In short, Baker has been digging his nose a little too deeply in unexplained aspects of January 6 that point to government miscarriages of justice after the fact—and possible government involvement in the events during the day.
On the same day that Steve Baker was taken into custody, J. Michael Waller of the Center for Security Policy posted CSPAN footage of Senator Ted Cruz’s January 11, 2022, grilling of the FBI’s Jill Sanborn on FBI involvement on January 6. Waller observed: “Two years have passed & the @FBI still can’t say ‘no’ in response to these question. ‘Did any FBI agents or confidential informants commit crimes of violence on January 6?’ ‘Did any FBI agents or FBI informants actively encourage and incite crimes of violence on January 6?’”

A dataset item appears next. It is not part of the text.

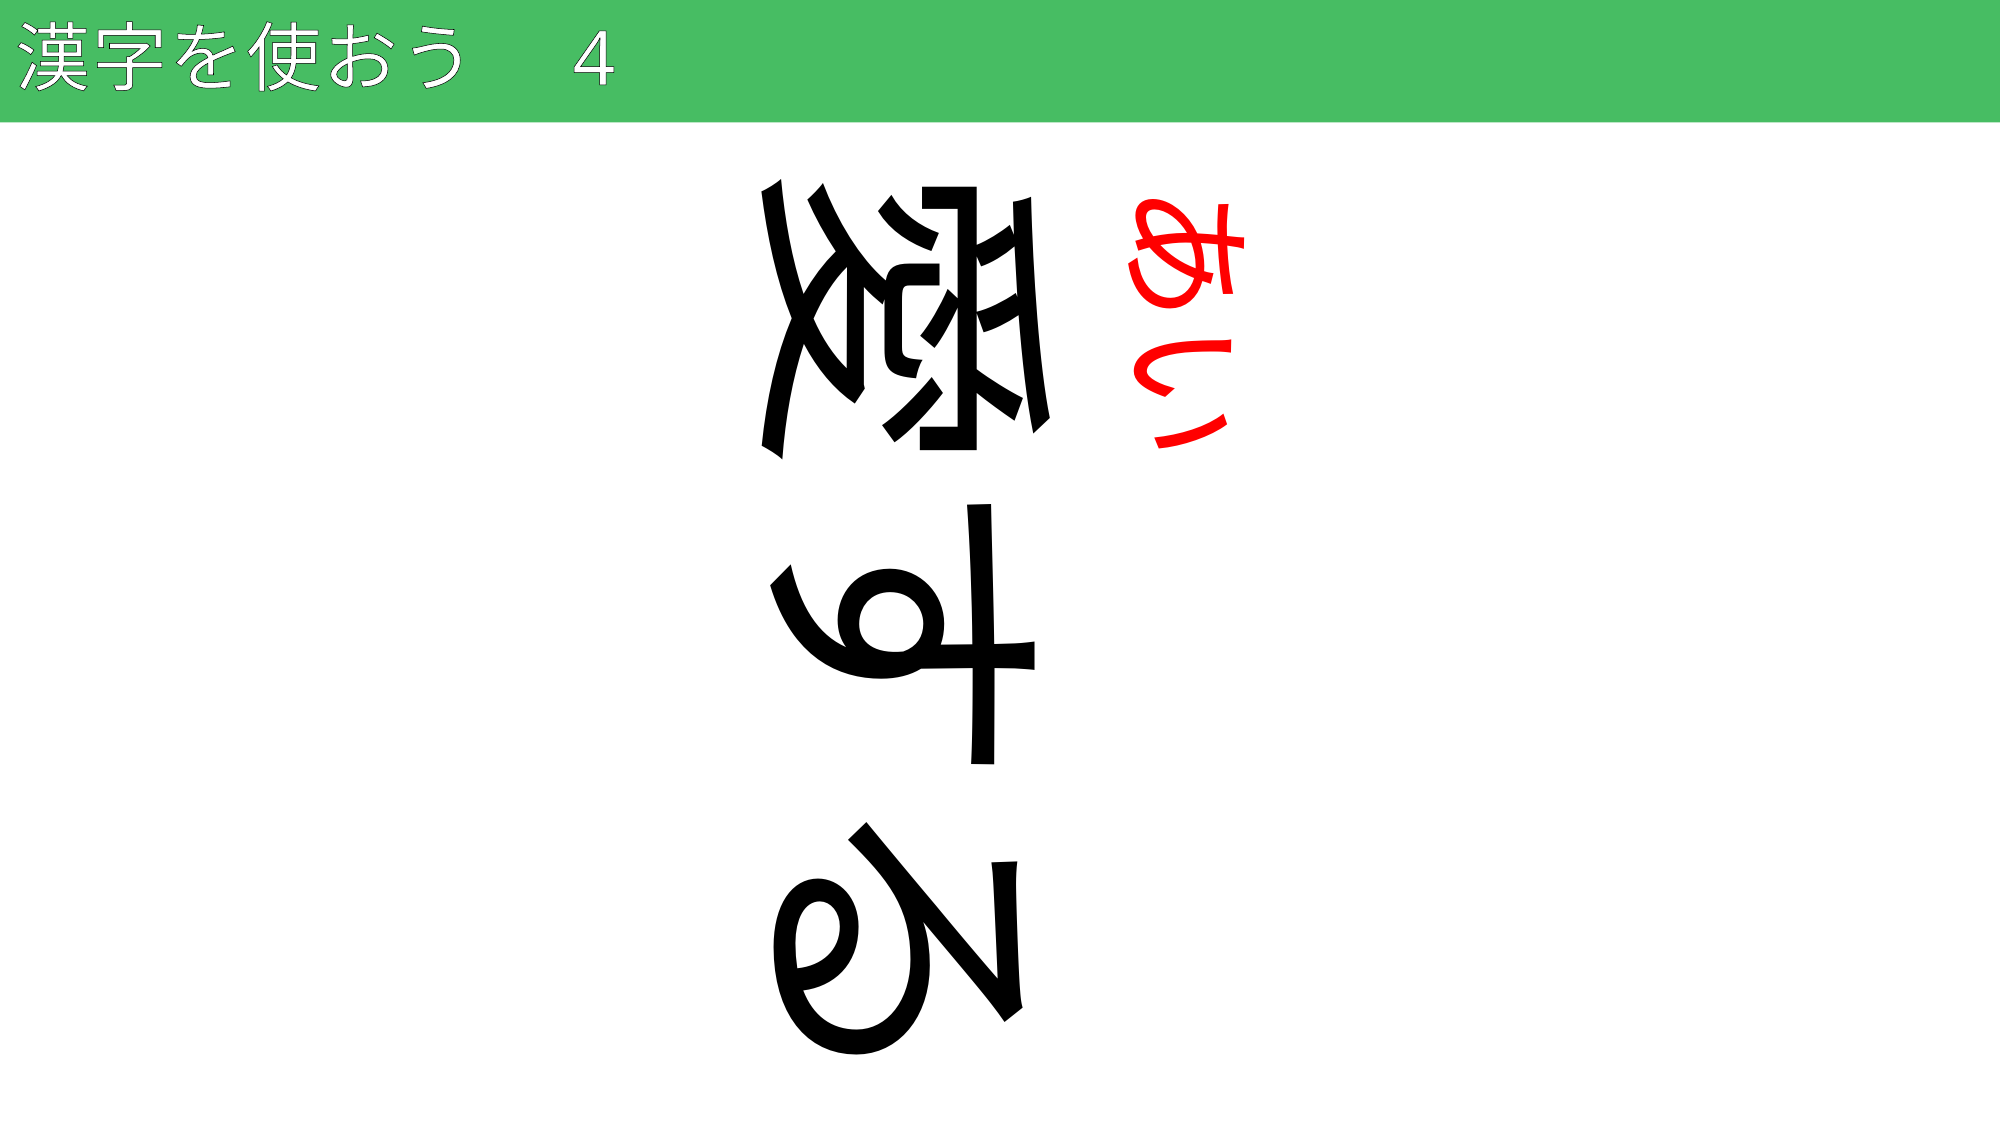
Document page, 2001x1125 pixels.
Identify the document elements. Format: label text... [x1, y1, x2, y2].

While journalists like to talk about taking on abuses of government power, it is Herridge and Baker who have actually done so. And they are being persecuted and even prosecuted for doing so. That this is happening under the Biden Administration is no surprise, for it was well known that Biden’s former (and likely current) boss Barack Obama, and not Donald Trump, was the real enemy of a free press. Even the New York Times had published articles such as Albert R. Hunt’s 2014 piece “Under Obama, a Chill on Press Freedom,” in which the author stated that “the administration has prosecuted more whistle-blowers for leaks and gone after more journalists than any of its predecessors.”

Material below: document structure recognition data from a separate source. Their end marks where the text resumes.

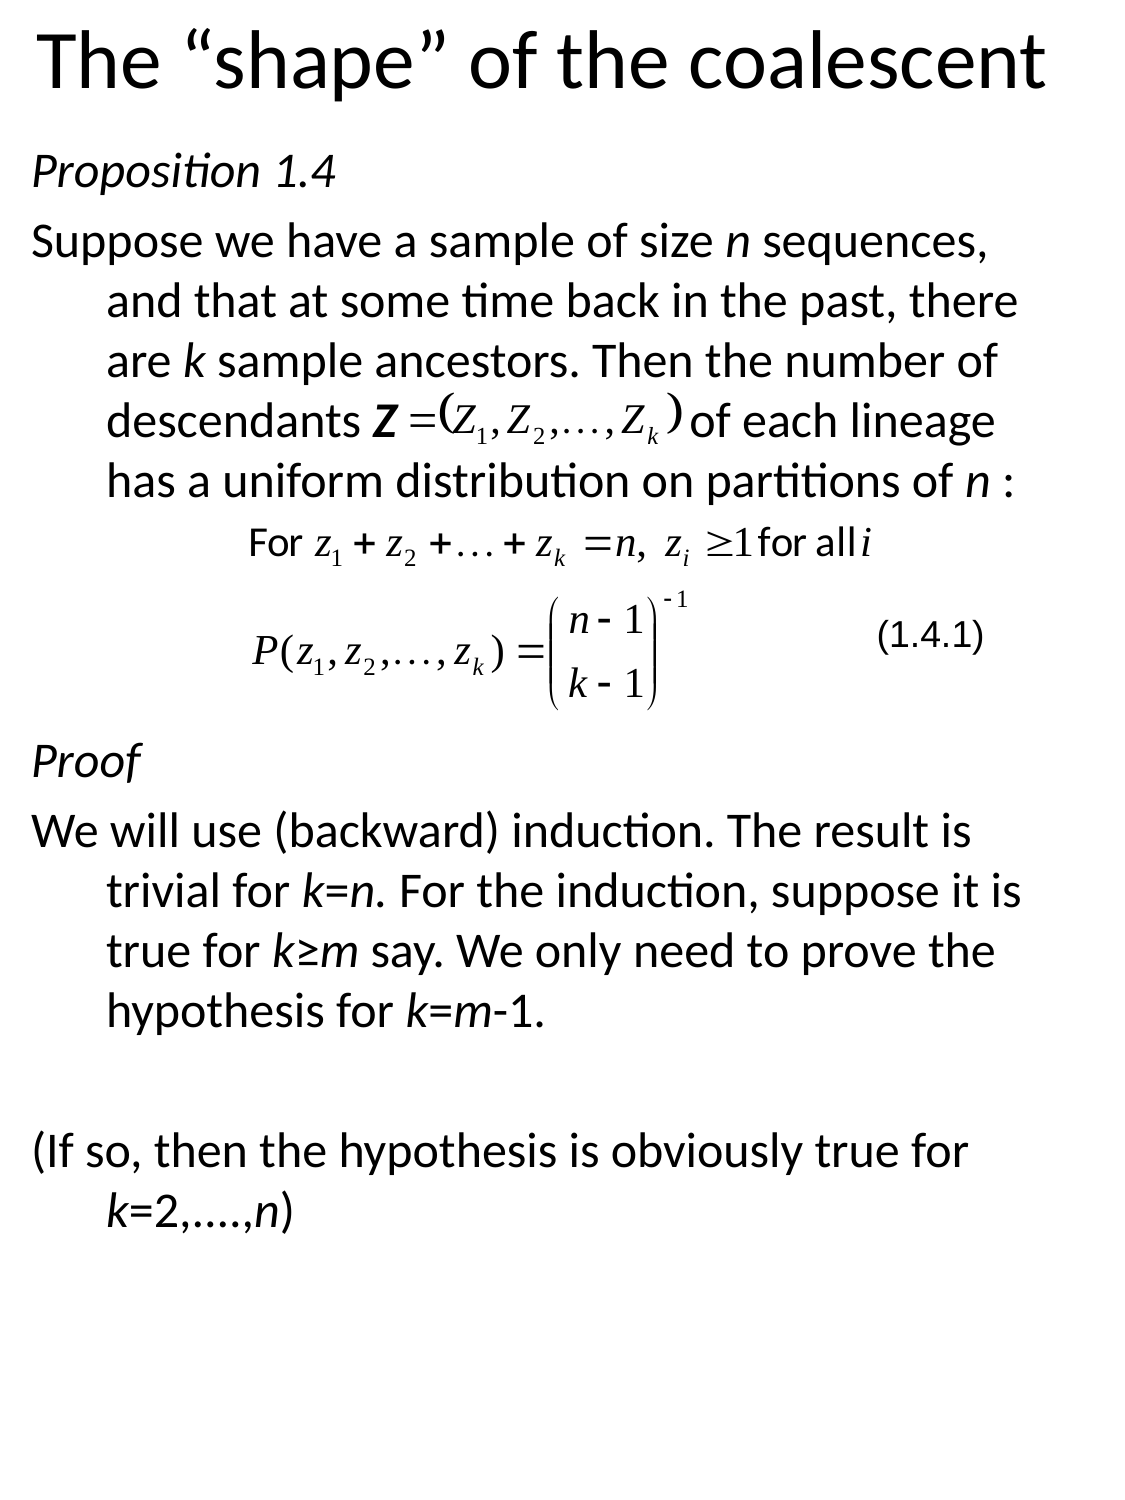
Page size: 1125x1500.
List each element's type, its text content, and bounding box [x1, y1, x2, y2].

list Proposition 1.4 Suppose we have a sample of size n sequences, and that at some time back in the past, there are k sample ancestors. Then the number of descendants Z of each lineage has a uniform distribution on partitions of n : Proof We will use (backward) induction. The result is trivial for k=n. For the induction, suppose it is true for k≥m say. We only need to prove the hypothesis for k=m-1. (If so, then the hypothesis is obviously true for k=2,....,n) [15, 129, 1071, 1120]
title The “shape” of the coalescent [15, 0, 1069, 129]
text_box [399, 391, 685, 455]
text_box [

Hunt actually put his finger on something important, which is significant for the current cases. He quoted unnamed “insiders” who attributed the administration’s action to “the pressure of the powerful national security apparatus and the fear among Obama aides that the president could face the wrath of the intelligence community if he fails to act tough.” Obama may well have ridden the deep state beast, but it was not clear that, in the end, he held the reins.

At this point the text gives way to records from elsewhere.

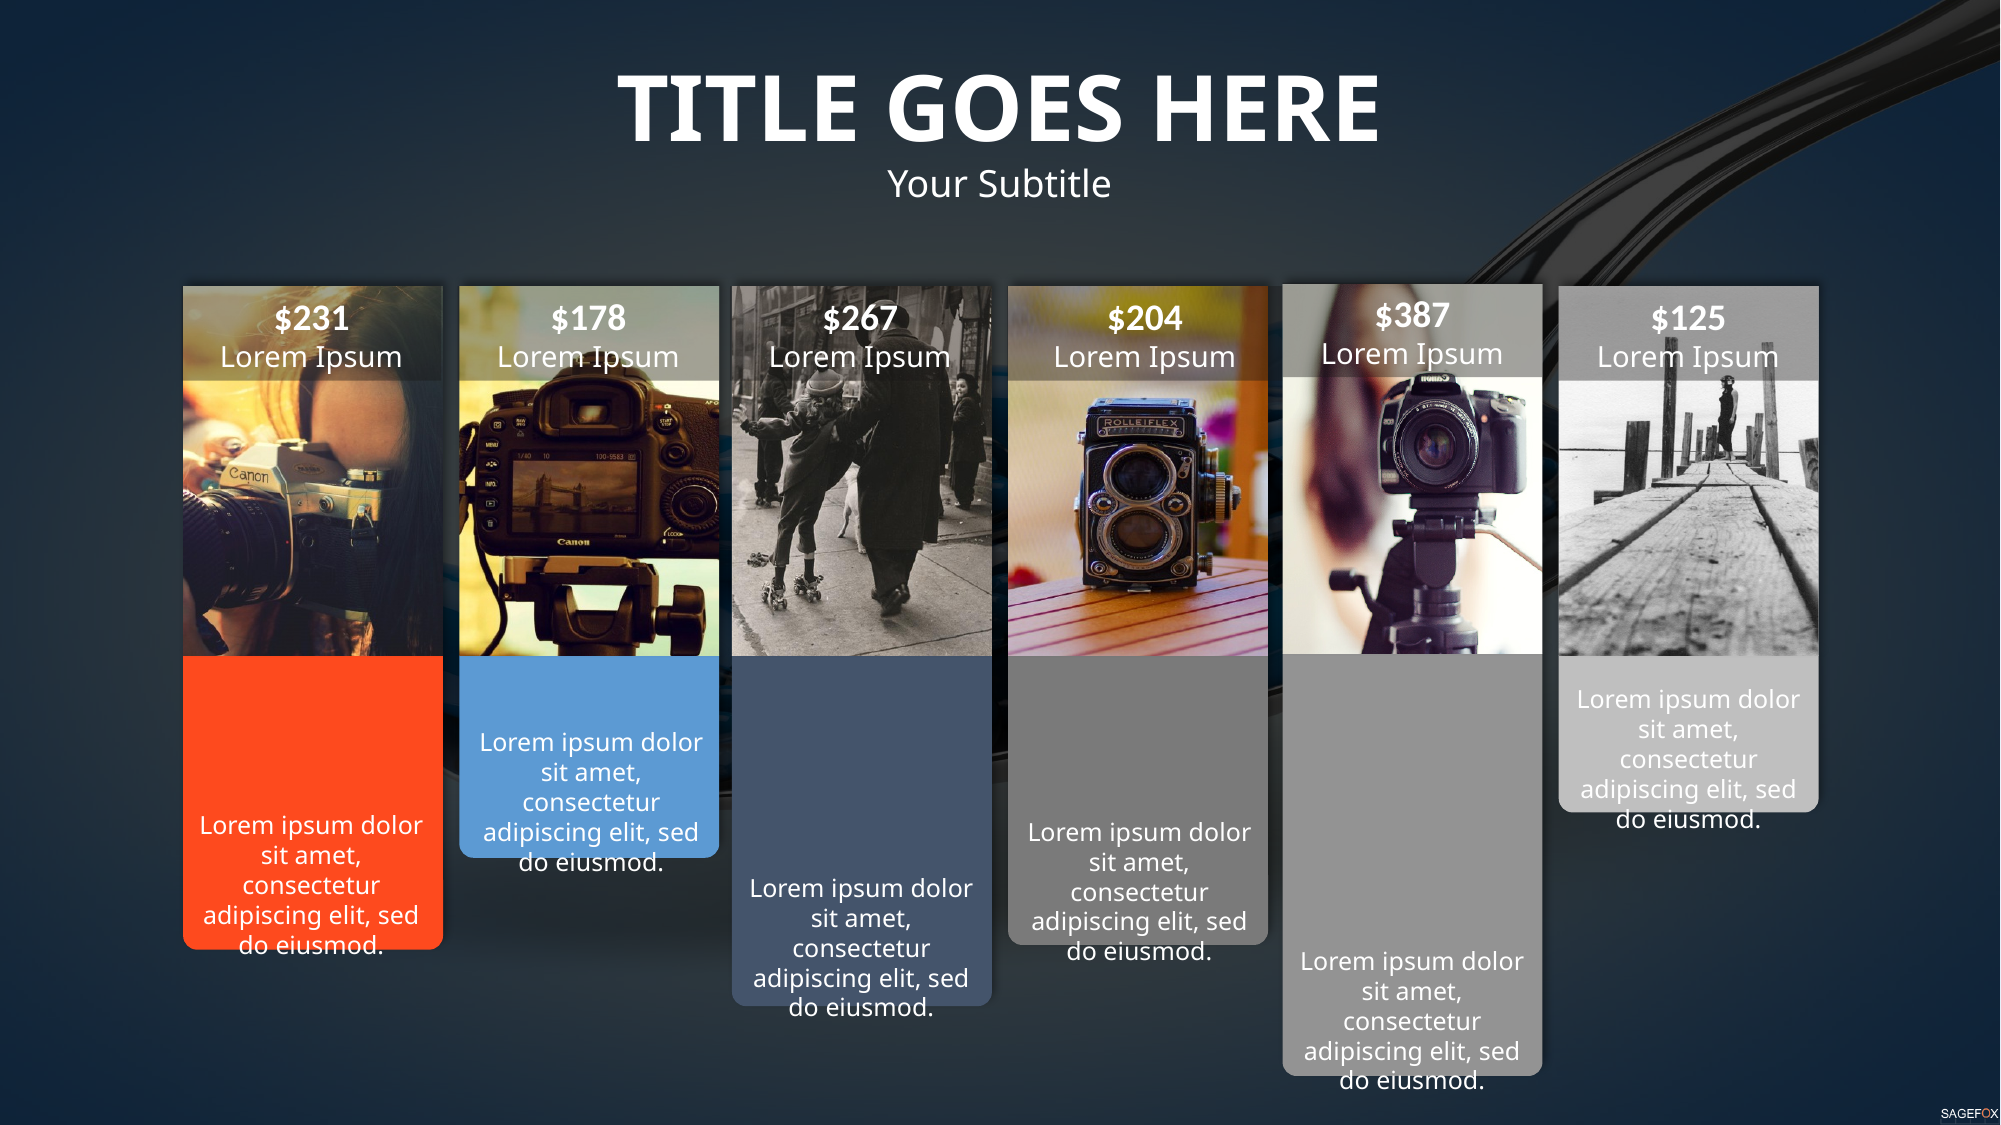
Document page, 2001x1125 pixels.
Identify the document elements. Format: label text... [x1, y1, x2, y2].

text_box $178 Lorem Ipsum [457, 286, 720, 381]
text_box $231 Lorem Ipsum [181, 286, 442, 381]
text_box $267 Lorem Ipsum [730, 286, 990, 381]
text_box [181, 655, 444, 950]
text_box $387 Lorem Ipsum [1282, 282, 1543, 378]
text_box [1558, 285, 1820, 656]
text_box [1007, 381, 1269, 656]
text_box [1558, 655, 1819, 813]
text_box [458, 381, 720, 656]
text_box $125 Lorem Ipsum [1558, 286, 1819, 381]
text_box $204 Lorem Ipsum [1007, 286, 1283, 381]
picture [0, 0, 2001, 1125]
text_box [731, 655, 992, 1007]
text_box TITLE GOES HERE Your Subtitle [548, 42, 1452, 212]
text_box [1282, 653, 1543, 1076]
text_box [1008, 655, 1270, 945]
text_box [459, 655, 722, 858]
text_box [1282, 378, 1543, 653]
text_box [731, 285, 993, 656]
text_box [182, 285, 444, 655]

What is most frightening about the current attacks on journalists is not simply that a presidential administration might be using law enforcement to punish political enemies and limit speech. What is most frightening is that we have an administrative state and government agencies that seem to rank above the president. For all the Democratic blather about threats to “our Democracy,” the reality is that our democratically elected officials don’t seem to wield much power.
Whatever his failures in his first term, Donald Trump took on that unseen and unelected government power. And Chuck Schumer famously warned him not to. “Let me tell you, you take on the intelligence community, they have six ways from Sunday at getting back at you.” Unlike Barack Obama, Trump did not knuckle under. And we know the rest of the story: the Russian Collusion Fraud, the massive government-tech censorship activity in anticipation of the 2020 campaigns, and the continuing use of DOJ power to get rid of him.
Benjamin Franklin famously responded to a question about whether the new country was a republic or a monarchy with the line, “A republic, if you can keep it.” The difficulty of our day is that we are having a hard time keeping that republican form of government. Right now, we are having a difficult time keeping one of the essential elements of that republic, the free press.
Journalists and liberals may like Obama and Biden. But if they don’t want democracy to “die in darkness,” as the Washington Post’s pretentious tagline has it, they had better start fighting back against the attacks on Catherine Herridge, Steve Baker, and all of us.